A looming public corruption scandal involving state figures
Frank James Lyon admitted paying public officials in Hawaii and Micronesia more than $400,000 in bribes that bought his firm more than $10 million in contract work over a decade. Federal authorities prosecuting the case have declined to publicly identify which Hawaii state officials Lyon admitted paying more than $250,000 to in order to secure a $2.5 million contract for Lyon Associates. Civil Beat.

Not all lawmakers embrace gut-and-replace tactic
The dismissal of a lawsuit challenging the Hawaii Legislature’s practice of gutting bills and replacing them with entirely new content often unrelated to a bill’s original intent is expected to be appealed. In the meantime, more than a half-dozen lawmakers are expressing their opposition to the practice known as “gut-and-replace.” Civil Beat.

Bail reform on tap in Legislature
A task force established to examine pretrial detention for criminal defendants has recommended eliminating bail for nonviolent offenders charged with misdemeanors and petty misdemeanors but stopped short of eliminating cash bail altogether. Tribune-Herald.

Lawmaker wants fluoride added to  water system to improve oral health
Senator Karl Rhoads explained reducing tooth decay is one of the reasons why he’s fighting for the change. “We have the worst children’s dental health in the country.  We’re at number 50. At the third grade level we have more cavities than any other state,” said Rhoads. Rhoads said the four, big water systems of each county would be required to fluoridate their water.  It’s an idea he’s confident would be safe and cost-effective. KITV.

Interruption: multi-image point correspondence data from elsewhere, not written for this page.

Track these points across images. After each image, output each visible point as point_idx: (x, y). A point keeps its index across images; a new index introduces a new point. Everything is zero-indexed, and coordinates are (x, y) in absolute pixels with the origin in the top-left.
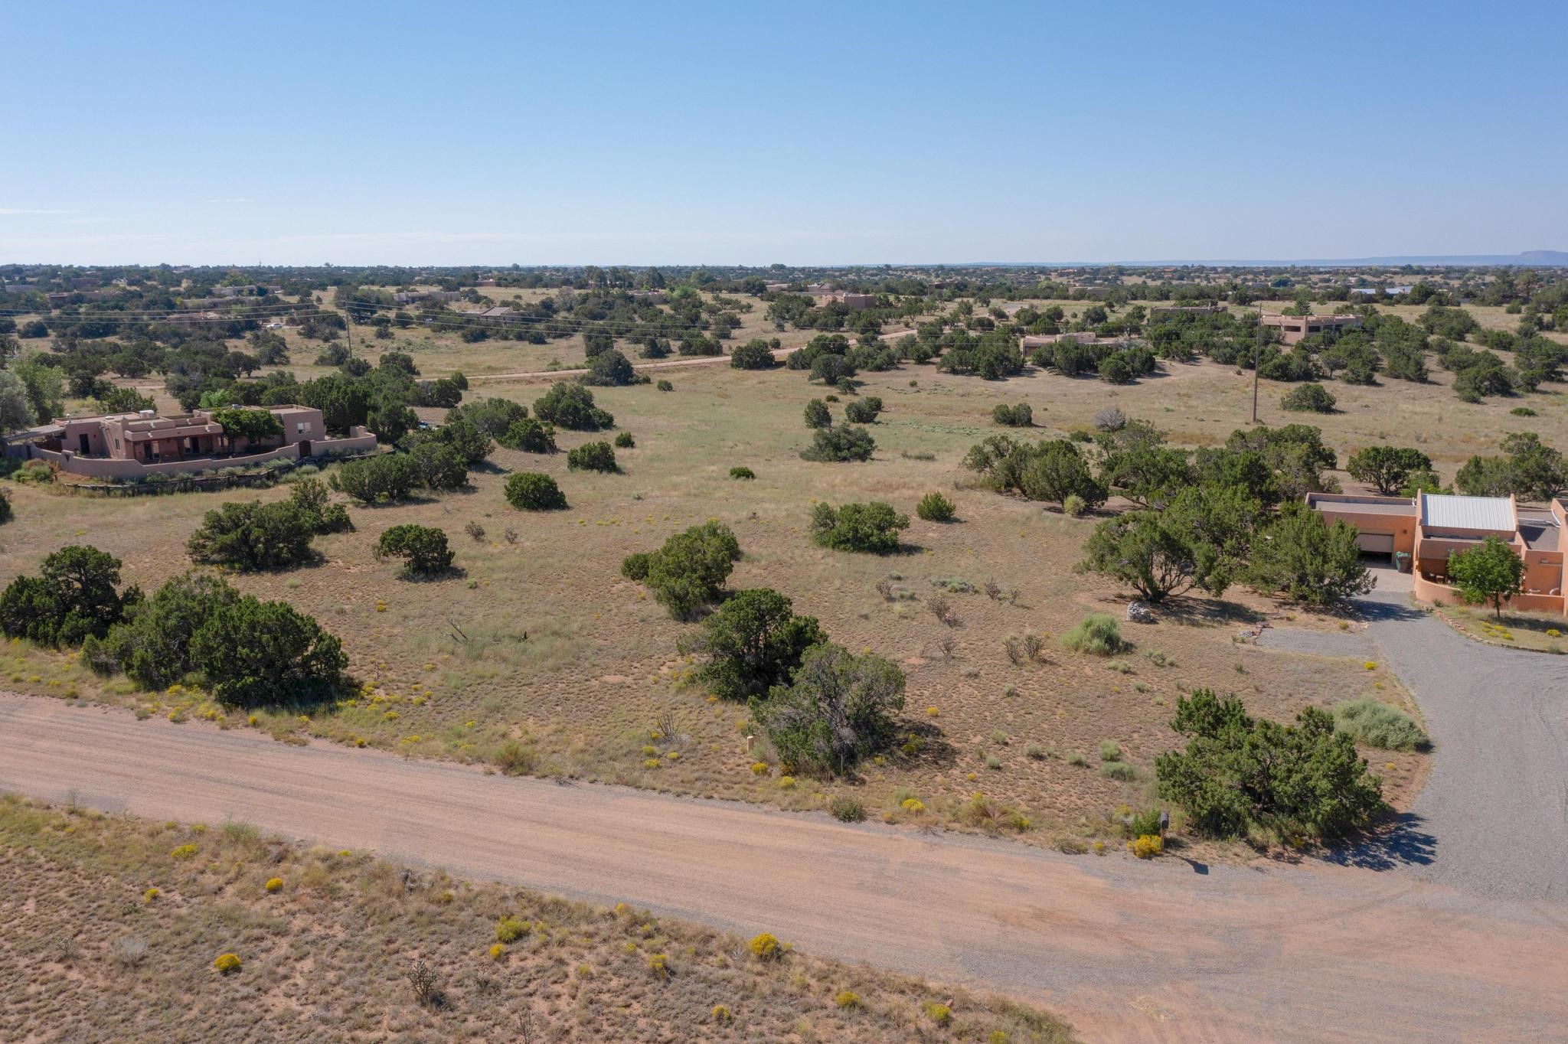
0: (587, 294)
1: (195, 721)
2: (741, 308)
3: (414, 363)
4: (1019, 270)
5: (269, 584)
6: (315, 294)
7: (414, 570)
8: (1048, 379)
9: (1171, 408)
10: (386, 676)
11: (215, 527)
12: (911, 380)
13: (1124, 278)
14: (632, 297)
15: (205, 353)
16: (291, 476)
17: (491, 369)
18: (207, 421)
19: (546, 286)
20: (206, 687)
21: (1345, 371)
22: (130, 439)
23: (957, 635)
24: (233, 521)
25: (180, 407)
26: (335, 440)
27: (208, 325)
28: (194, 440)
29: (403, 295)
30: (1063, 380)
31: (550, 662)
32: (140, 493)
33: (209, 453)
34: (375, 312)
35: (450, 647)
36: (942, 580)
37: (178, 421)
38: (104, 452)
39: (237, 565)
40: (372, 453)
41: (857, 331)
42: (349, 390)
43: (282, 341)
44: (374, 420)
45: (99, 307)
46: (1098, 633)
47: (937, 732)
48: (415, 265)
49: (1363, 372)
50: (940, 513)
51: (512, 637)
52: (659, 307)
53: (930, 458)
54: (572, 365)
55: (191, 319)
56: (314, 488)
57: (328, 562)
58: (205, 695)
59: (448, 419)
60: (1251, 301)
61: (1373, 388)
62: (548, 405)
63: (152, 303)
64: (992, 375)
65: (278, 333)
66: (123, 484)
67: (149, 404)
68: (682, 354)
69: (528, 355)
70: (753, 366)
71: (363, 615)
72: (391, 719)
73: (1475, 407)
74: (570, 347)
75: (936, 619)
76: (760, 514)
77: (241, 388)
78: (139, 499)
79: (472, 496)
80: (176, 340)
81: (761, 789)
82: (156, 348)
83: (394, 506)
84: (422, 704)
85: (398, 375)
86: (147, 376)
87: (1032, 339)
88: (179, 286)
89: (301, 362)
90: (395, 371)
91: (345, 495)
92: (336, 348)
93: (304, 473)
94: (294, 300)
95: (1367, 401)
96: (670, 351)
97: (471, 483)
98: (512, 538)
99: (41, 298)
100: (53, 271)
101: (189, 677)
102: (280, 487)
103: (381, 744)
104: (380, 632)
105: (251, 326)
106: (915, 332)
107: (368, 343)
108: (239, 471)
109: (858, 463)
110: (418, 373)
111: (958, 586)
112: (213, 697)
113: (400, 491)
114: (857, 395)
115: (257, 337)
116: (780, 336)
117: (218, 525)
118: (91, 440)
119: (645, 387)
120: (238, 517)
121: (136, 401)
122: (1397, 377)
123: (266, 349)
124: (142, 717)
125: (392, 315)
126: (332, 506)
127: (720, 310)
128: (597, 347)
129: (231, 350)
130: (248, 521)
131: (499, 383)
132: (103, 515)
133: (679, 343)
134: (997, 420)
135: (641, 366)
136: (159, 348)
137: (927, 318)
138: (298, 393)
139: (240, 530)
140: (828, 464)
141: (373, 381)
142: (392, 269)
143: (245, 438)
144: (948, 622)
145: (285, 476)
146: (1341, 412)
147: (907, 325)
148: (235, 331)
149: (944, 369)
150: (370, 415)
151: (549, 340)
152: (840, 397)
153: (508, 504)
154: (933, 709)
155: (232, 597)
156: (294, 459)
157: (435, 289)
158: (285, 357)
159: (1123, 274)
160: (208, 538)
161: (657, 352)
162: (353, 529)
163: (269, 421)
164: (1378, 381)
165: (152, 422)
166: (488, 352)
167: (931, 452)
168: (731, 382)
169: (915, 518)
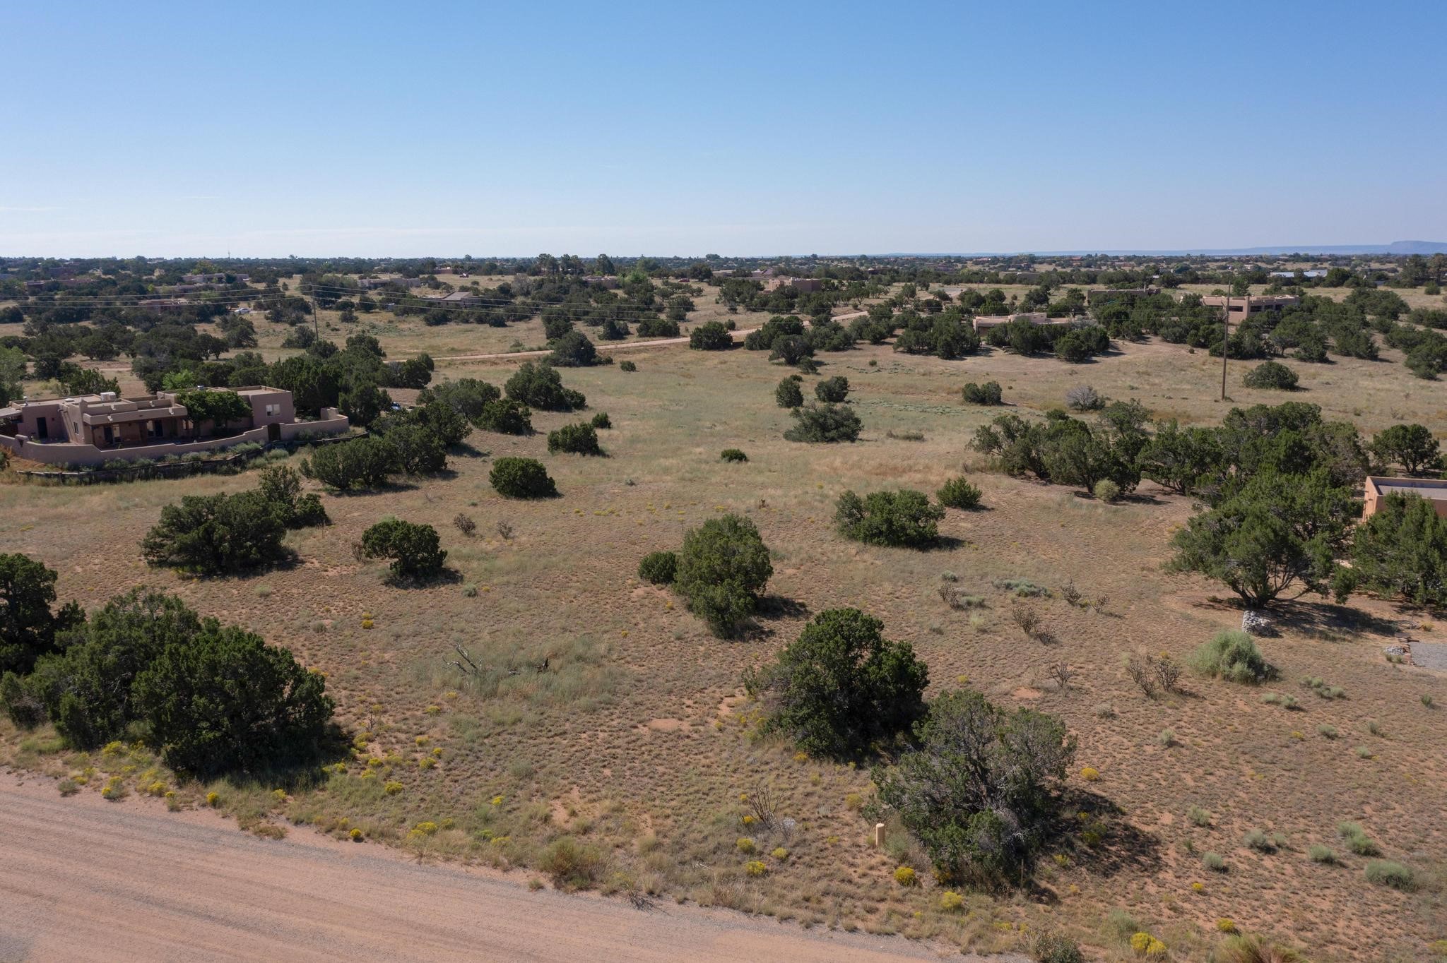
0: (543, 280)
1: (136, 796)
2: (692, 292)
3: (380, 345)
4: (937, 260)
5: (235, 592)
6: (281, 281)
7: (402, 574)
8: (1004, 358)
9: (1136, 385)
10: (381, 723)
11: (174, 524)
12: (870, 359)
13: (1036, 266)
14: (586, 282)
15: (174, 336)
16: (260, 461)
17: (453, 350)
18: (171, 404)
19: (501, 273)
20: (154, 743)
21: (1297, 349)
22: (89, 422)
23: (1060, 654)
24: (194, 517)
25: (145, 388)
26: (305, 423)
27: (179, 309)
28: (158, 423)
29: (366, 282)
30: (1020, 359)
31: (583, 701)
32: (97, 481)
33: (174, 437)
34: (339, 298)
35: (458, 680)
36: (1007, 581)
37: (140, 403)
38: (64, 437)
39: (199, 568)
40: (344, 436)
41: (808, 313)
42: (319, 370)
43: (250, 325)
44: (345, 401)
45: (74, 294)
46: (1238, 655)
48: (374, 257)
49: (1316, 349)
50: (966, 500)
51: (530, 665)
52: (612, 291)
53: (919, 438)
54: (534, 346)
55: (162, 303)
56: (284, 476)
57: (303, 562)
58: (151, 755)
59: (420, 401)
60: (1177, 284)
62: (520, 385)
63: (125, 290)
64: (949, 355)
65: (246, 317)
66: (79, 470)
67: (113, 385)
68: (641, 336)
69: (489, 337)
70: (710, 347)
71: (346, 633)
72: (393, 793)
74: (530, 329)
75: (1024, 635)
76: (768, 501)
77: (208, 369)
78: (95, 487)
79: (453, 482)
80: (148, 324)
81: (918, 913)
82: (125, 332)
83: (371, 493)
84: (431, 767)
85: (366, 356)
86: (116, 358)
87: (983, 319)
88: (153, 274)
89: (268, 345)
90: (363, 352)
91: (317, 481)
92: (302, 331)
93: (273, 458)
94: (261, 286)
95: (1325, 378)
96: (628, 333)
97: (450, 467)
98: (506, 532)
99: (19, 285)
100: (34, 263)
101: (134, 727)
102: (248, 473)
103: (382, 836)
104: (368, 658)
105: (219, 310)
106: (866, 313)
107: (332, 326)
108: (204, 456)
109: (847, 444)
110: (384, 355)
111: (1026, 589)
112: (161, 758)
113: (376, 477)
114: (819, 374)
115: (226, 321)
116: (734, 318)
117: (176, 522)
118: (49, 423)
119: (608, 368)
120: (200, 513)
121: (98, 382)
122: (1348, 354)
123: (235, 332)
124: (68, 791)
125: (356, 300)
126: (304, 497)
127: (672, 294)
128: (557, 330)
129: (200, 333)
130: (211, 517)
131: (464, 364)
132: (56, 506)
133: (638, 325)
134: (966, 399)
135: (602, 347)
136: (129, 331)
137: (874, 301)
138: (266, 374)
139: (201, 528)
140: (816, 445)
141: (341, 362)
142: (353, 260)
143: (211, 421)
144: (1039, 637)
145: (252, 461)
146: (1305, 389)
147: (855, 307)
148: (204, 315)
149: (901, 349)
150: (342, 396)
151: (509, 323)
152: (804, 377)
153: (494, 491)
155: (188, 622)
156: (262, 443)
157: (396, 276)
158: (253, 340)
159: (1034, 263)
160: (166, 536)
161: (616, 334)
162: (328, 522)
163: (237, 402)
164: (1330, 359)
165: (112, 405)
166: (449, 336)
167: (915, 432)
168: (692, 362)
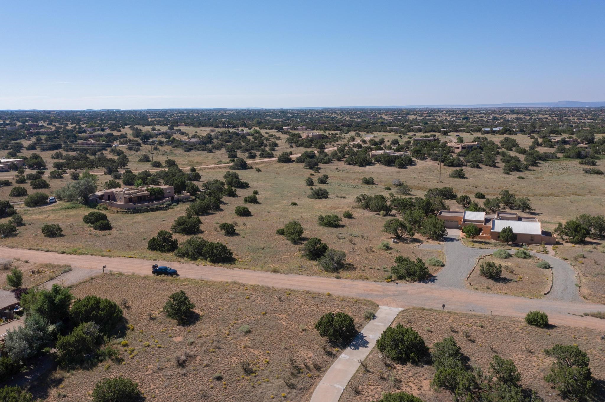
1: (208, 266)
2: (277, 138)
3: (176, 163)
7: (228, 234)
8: (379, 166)
11: (178, 224)
12: (336, 167)
14: (238, 133)
18: (144, 191)
21: (471, 163)
23: (355, 246)
26: (179, 195)
29: (156, 132)
30: (383, 167)
31: (271, 253)
33: (145, 200)
34: (149, 139)
35: (249, 251)
36: (351, 234)
37: (136, 191)
39: (184, 233)
41: (317, 148)
44: (187, 189)
46: (385, 246)
47: (353, 265)
49: (476, 163)
50: (349, 216)
52: (248, 137)
53: (344, 198)
54: (226, 161)
56: (191, 212)
59: (203, 186)
61: (478, 169)
64: (362, 165)
68: (261, 157)
69: (208, 157)
70: (285, 162)
72: (246, 264)
73: (508, 176)
74: (222, 154)
75: (350, 243)
79: (225, 212)
81: (322, 274)
87: (374, 152)
93: (174, 206)
95: (475, 174)
96: (256, 156)
97: (222, 207)
98: (245, 225)
106: (336, 148)
109: (324, 199)
111: (354, 235)
113: (205, 211)
114: (320, 173)
115: (113, 151)
116: (292, 150)
118: (111, 197)
119: (251, 170)
122: (487, 165)
124: (197, 265)
127: (270, 139)
128: (232, 156)
133: (259, 153)
134: (363, 182)
135: (249, 162)
137: (340, 143)
139: (185, 225)
140: (316, 200)
143: (155, 195)
144: (353, 244)
145: (170, 207)
146: (466, 178)
147: (333, 145)
149: (346, 163)
151: (214, 151)
152: (314, 174)
153: (236, 215)
154: (351, 261)
156: (171, 202)
157: (165, 129)
160: (175, 227)
161: (252, 156)
163: (161, 191)
164: (480, 167)
167: (344, 195)
168: (279, 168)
169: (343, 217)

Lawmakers will address major policy questions attributed to climate change
Rising seas and crumbling shorelines are staring lawmakers in the face as they consider more than a dozen bills dealing with climate change this session. Where should the state armor its shoreline against rising seas and where should residents and businesses retreat? Should Hawaii start setting money aside now to relocate coastal highways that are forecast to be underwater in the coming years? Civil Beat.